1. The Divorce
I don't know why my parents don't love each other any more.
Maybe it is because they fight every single night.
Maybe it is because of the fact that we are about to lose all of our money because of my dad's gambling problem.
Whatever the reason is, they dislike each other so much that they are getting a divorce.
The worst part is, now they are fighting over something else. Something that they both love (I think) and they just won't agree on who gets it. And can you guess what the "it" is? Me. Now that my mom and dad have filed for a divorce, they have to make a decision that is probably the most hard of all. But even though them both wanting me shows how much they love me, I still feel sort of like a trophy. From what I can guess by listening to my parents' shouts every night, my dad is mostly (just mostly) saying he wants me so he can beat my mom in an argument. That's just how he is. I don't really know what my mom thinks. I at least think she really sincerely loves me. But who knows, anyway?

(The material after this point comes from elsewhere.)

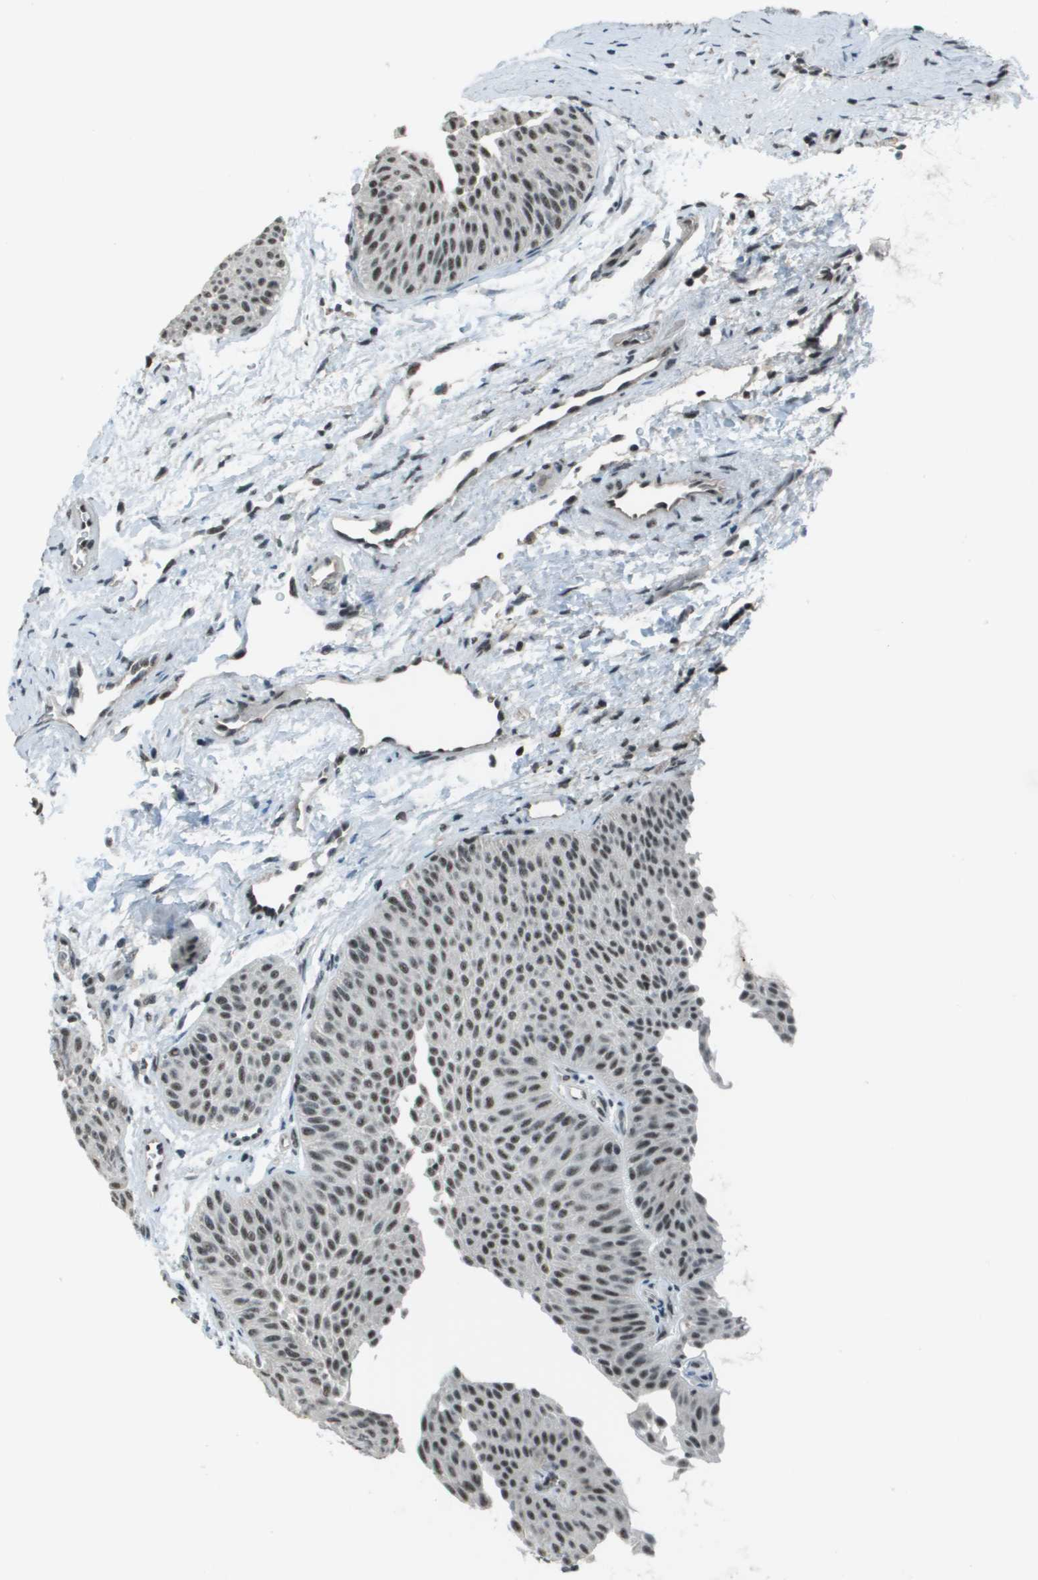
{"staining": {"intensity": "moderate", "quantity": ">75%", "location": "nuclear"}, "tissue": "urothelial cancer", "cell_type": "Tumor cells", "image_type": "cancer", "snomed": [{"axis": "morphology", "description": "Urothelial carcinoma, Low grade"}, {"axis": "topography", "description": "Urinary bladder"}], "caption": "IHC micrograph of neoplastic tissue: human urothelial carcinoma (low-grade) stained using immunohistochemistry (IHC) shows medium levels of moderate protein expression localized specifically in the nuclear of tumor cells, appearing as a nuclear brown color.", "gene": "DEPDC1", "patient": {"sex": "female", "age": 60}}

Every evening my mom goes out and just walks around the city. She loves the ocean, and you can usually find her by the docks looking at the boats that rest there during the night. She is usually gone for two hours. My sister and I are alone in the house from about 7:00 to 9:00. That is because my dad isn't there to watch us, either. He almost never is. In most of his free time, he is out gambling. That drives my mother insane and you can always hear her muttering to herself about how we will be out on the streets if he doesn't stop. When my parents fight, I feel abandoned. They are just wasting their time yelling when they could be reading the Bible with me at night. Why does it have to be that way?